Plastic

In the summer of 2018 I travelled through the West Coast of America with my boyfriend. It was a beautiful trip and we stayed at our friends’ and families homes, which was great, but what struck me was the amount of single-use plastic people were consuming. By drinking water from single-use plastic bottles or getting a lot of single-use takeout food containers. While I was judging them, I questioned myself: Am I doing it any better at home?

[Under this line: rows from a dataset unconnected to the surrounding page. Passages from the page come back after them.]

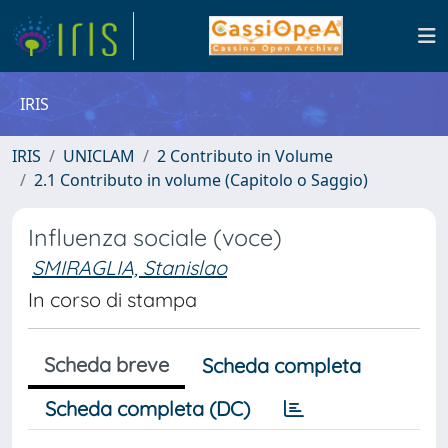
IRIS
IRIS
UNICLAM
2 Contributo in Volume
2.1 Contributo in volume (Capitolo o Saggio)
Influenza sociale (voce)
SMIRAGLIA, Stanislao
In corso di stampa
Scheda breve
Scheda completa
Scheda completa (DC)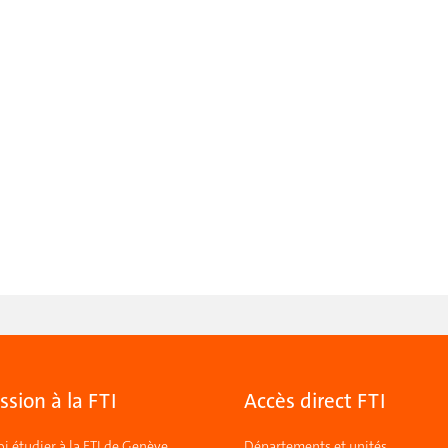
sion à la FTI
Accès direct FTI
i étudier à la FTI de Genève
Départements et unités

I like to call myself a conscious human being, but when I collected my single-use plastic waste of four weeks the results were shocking. I ended up with 60 litres of trash, which is 720 litres a year produced by two people living together.


Plastic waste 2018

In my single-use-plastic collection were 114 pieces of plastic divided into 8 categories. The biggest category was ‘Dinner’ followed by ‘Veggies and fruit’ and ‘Breakfast’. It was obvious that most of our plastic came from the kitchen as packaging material for our food.

Surely, I had to make some changes. A year later, in 2019, I repeated this project. I collected my single-use-plastic, but this year I ended up with only 5 liters of waste.


Plastic waste 2019

My single-use-plastic collection went form 114 pieces of plastic to 18 pieces in just a year. The biggest categorie this time being the bathroom. I started sporting but it is very frustrating with glasses on so occasionally I wear contact lenses that leaves me with plastic packaging waste.

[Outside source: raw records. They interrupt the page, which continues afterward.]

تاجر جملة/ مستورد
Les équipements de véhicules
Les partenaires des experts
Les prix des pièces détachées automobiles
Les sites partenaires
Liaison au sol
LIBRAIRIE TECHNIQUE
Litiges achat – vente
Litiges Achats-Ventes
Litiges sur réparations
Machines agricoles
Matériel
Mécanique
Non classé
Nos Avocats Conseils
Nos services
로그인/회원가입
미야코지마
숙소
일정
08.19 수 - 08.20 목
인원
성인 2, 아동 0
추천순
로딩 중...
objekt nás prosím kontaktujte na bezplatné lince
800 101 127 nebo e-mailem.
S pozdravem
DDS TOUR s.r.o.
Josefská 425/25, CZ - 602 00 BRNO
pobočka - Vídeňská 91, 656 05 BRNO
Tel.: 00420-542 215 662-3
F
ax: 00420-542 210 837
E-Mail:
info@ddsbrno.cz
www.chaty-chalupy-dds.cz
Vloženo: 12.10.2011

This project is an ongoing investigation into the waste we create. By acknowledging how much trash we produce, where it travels and what pollution that results in, we realise the contribution we all make on global warming.


“We don’t need a handful of people doing zero waste perfectly. We need millions of people doing it imperfectly.”
– Anne Marie Bonneau







What is in the trash? - Data Design by Dora Varga from Dora Varga on Vimeo.


After analysing my own waste I wanted to take this project on the next level. Therefore, I had analysed the waste that has been created in three days on the ground floor in Blaak building at Willem de Kooning Academy. By separating the trash I could physically visualise the data and see, how many litres of the trash was recyclable, compostable or is solid waste.

In the three days I collected 720 liters of waste. Only 10% was compostable. Which is a very good sign that shows that the students don’t produce a lot of food waste.

70% of the trash could be recycled. Think of paper, plastic, glass or cans. That is 504 liters of materials that could be re-used or recycled for something else, even within school for an art project.

19% was solid waste. Things such as drinking cups, no they are not recyclable because of the plastic layer on the inside.

1% is unknown. This one precent were copper wires, USB stick and headphones.